__DATA FOR PROCESSING__:
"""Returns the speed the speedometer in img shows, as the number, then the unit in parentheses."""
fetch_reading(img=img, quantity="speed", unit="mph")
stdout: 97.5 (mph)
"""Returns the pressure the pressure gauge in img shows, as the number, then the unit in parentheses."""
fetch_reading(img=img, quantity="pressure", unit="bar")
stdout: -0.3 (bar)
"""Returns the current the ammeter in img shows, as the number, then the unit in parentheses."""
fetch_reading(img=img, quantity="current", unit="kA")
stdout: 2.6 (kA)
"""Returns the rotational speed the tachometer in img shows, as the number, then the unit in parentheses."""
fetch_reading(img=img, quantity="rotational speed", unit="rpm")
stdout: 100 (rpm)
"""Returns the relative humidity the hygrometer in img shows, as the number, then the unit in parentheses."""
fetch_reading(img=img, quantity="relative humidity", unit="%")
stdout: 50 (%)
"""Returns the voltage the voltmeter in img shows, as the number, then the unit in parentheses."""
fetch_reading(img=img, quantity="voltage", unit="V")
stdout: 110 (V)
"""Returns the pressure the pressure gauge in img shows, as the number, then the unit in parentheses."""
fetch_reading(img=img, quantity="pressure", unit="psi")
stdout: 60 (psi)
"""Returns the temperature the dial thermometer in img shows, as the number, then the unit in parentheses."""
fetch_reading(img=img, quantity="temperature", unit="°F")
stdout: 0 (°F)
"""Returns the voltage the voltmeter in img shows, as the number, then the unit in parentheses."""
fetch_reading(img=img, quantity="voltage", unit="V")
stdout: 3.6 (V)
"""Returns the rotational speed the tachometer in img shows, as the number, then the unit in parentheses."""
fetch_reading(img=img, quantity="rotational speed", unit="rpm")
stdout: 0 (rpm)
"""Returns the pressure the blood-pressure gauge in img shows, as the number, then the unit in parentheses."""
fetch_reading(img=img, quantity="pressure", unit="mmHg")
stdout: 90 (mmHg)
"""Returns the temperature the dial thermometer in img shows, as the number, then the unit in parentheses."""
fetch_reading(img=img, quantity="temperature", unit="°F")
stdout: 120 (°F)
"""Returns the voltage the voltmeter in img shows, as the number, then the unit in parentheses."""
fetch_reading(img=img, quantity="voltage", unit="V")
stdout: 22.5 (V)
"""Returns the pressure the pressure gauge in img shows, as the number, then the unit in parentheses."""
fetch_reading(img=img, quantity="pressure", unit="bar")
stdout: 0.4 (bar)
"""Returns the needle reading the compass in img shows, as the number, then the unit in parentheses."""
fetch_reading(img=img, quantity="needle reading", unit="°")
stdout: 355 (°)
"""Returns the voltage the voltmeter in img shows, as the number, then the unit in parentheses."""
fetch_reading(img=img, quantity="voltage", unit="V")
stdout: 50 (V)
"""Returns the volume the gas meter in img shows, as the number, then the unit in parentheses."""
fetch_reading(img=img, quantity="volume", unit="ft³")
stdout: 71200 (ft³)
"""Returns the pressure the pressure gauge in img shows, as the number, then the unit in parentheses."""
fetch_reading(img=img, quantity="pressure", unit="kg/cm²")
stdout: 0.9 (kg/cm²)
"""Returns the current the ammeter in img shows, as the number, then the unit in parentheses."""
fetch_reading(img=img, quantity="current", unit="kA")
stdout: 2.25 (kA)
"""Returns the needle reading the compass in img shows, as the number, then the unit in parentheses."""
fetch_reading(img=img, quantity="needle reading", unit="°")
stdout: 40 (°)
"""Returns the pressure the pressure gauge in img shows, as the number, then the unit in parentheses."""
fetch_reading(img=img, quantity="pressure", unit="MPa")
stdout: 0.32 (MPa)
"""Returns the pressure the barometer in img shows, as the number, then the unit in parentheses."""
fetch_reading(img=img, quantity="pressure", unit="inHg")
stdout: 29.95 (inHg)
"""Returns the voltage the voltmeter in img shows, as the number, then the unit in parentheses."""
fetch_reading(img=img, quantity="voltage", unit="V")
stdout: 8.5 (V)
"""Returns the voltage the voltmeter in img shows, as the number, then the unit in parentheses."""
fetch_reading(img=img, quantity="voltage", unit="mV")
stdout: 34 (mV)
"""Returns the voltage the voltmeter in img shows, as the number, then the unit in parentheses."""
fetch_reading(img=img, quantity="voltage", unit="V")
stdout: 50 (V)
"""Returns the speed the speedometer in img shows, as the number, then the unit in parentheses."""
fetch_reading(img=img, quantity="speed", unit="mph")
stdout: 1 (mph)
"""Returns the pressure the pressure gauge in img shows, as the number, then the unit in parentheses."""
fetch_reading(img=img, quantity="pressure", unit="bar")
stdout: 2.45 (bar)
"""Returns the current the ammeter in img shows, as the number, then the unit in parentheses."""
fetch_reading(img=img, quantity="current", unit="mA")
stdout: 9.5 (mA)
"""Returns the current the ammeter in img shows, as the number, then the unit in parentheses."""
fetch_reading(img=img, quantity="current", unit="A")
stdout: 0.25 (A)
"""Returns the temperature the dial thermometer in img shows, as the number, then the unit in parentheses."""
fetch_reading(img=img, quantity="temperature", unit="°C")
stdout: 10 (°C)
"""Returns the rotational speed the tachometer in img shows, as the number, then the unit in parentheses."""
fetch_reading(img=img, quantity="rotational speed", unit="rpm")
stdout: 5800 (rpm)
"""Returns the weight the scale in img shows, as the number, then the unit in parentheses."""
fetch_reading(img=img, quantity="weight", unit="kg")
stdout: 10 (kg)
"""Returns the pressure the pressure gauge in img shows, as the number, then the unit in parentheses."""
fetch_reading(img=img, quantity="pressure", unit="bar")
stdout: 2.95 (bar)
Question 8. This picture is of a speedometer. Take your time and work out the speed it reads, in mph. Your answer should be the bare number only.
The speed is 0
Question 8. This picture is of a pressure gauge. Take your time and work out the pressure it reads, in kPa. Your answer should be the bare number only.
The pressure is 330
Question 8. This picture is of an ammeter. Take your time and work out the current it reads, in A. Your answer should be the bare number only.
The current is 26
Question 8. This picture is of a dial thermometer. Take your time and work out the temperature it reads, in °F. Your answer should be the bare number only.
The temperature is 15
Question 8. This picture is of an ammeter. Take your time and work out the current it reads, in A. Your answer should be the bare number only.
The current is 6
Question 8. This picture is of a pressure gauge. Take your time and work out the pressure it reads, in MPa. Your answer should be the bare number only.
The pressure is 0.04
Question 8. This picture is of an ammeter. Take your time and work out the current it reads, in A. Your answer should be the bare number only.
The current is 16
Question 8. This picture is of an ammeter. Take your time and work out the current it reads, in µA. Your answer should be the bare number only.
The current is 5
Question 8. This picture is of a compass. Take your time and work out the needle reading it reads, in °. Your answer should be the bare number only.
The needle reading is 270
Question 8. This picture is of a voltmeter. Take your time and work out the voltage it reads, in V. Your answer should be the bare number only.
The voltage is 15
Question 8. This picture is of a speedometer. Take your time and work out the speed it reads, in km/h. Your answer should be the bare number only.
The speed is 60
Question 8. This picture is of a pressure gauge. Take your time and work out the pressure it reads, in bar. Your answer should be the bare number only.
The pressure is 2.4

__WHAT TO WORK ON__:
Can you reproduce the records verbatim, starting at their first line and ending at the line that contains "stdout: 97.5 (mph)", with both of those lines included?

__SOLUTION TO THIS TASK__:
"""Returns the speed the speedometer in img shows, as the number, then the unit in parentheses."""
fetch_reading(img=img, quantity="speed", unit="mph")
stdout: 97.5 (mph)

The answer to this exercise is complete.